I wasn’t. He took me upstairs to a dark room
and onto a bed. I was a virgin. I told him I was and begged him to stop. He laughed
and said he was “pretty big,” so it might hurt, but “if you think I’m going to
stop now, you’re crazy.” He held me down, and he was right: he hurt me. Afterwards,
he said, “Don’t speak to me on campus: I’m not friends with girls I screw.” And
I knew what I was now to the predator.
I bled for days. When I told her what he’d done, my roommate
said if I reported him, it would ruin his reputation, and that she would say it
was a lie. I bled. I should have seen a doctor; I didn’t. I should have told
someone; I didn’t. I bled and hurt and blamed myself. My grades went down, and
I hid in a part-time job away from campus for a year.
The assaults and attacks affected who I eventually became, but I was never who I was meant to be: she was lost. On the surface, I may seem to be a successful woman
now, and I am to some extent, but I would not talk about the attacks and
instead repressed what happened to me; I am only just now in my later years
facing the memories and images. I now know there are millions of us. But we are telling our stories because we finally have the support system in one
another that many of us lacked from others in our lives. Now we can finally
tell, and help one another.
Today, I know who he is—this predator who rapes, who preys
on us, who depends on our silence; I know who he is, what he did to me, does to
us, to my sisters, and I will not be silent. So to you men (and women)
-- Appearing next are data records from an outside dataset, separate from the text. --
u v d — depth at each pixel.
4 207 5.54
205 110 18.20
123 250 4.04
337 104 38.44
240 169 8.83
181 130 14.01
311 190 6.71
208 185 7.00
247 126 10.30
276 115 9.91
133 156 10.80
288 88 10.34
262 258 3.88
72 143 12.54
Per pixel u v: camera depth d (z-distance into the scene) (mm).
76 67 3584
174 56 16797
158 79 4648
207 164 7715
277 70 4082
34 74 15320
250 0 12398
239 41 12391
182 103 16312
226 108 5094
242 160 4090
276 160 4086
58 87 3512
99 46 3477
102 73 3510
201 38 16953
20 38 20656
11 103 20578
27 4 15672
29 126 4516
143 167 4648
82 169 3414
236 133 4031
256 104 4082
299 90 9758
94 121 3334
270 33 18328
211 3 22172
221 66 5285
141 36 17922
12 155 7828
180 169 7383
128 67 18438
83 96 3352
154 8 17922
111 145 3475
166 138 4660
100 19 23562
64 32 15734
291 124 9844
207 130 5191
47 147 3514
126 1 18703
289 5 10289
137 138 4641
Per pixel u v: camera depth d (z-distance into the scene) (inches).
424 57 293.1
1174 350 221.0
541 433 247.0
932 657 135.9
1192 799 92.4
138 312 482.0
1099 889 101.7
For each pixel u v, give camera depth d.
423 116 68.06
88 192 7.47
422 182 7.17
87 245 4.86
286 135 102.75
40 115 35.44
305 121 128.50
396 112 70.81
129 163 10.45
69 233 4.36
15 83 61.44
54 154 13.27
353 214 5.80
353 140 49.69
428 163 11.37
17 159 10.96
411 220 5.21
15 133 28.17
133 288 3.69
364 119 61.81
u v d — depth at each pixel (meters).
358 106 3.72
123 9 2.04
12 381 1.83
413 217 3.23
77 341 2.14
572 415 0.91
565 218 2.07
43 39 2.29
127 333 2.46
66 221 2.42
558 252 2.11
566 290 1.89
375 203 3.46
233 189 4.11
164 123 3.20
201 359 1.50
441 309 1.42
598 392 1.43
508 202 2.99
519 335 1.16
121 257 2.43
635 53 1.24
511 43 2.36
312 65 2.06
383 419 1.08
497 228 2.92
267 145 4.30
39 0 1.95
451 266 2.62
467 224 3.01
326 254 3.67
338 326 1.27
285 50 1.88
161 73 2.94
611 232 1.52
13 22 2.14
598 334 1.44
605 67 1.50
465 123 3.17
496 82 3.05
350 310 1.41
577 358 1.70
who deny the truth we tell you, who have done that to us for millennia while we
bleed, while we are assaulted and raped and hurt and ignored: they did it. We’re not going to
stop telling; we’re not going to shut up; we’re here, and we’re going to rise
up, take our places, and fight back. They did it; and we’re going to tell. You
will listen, fight back with us, or be replaced—very likely by us.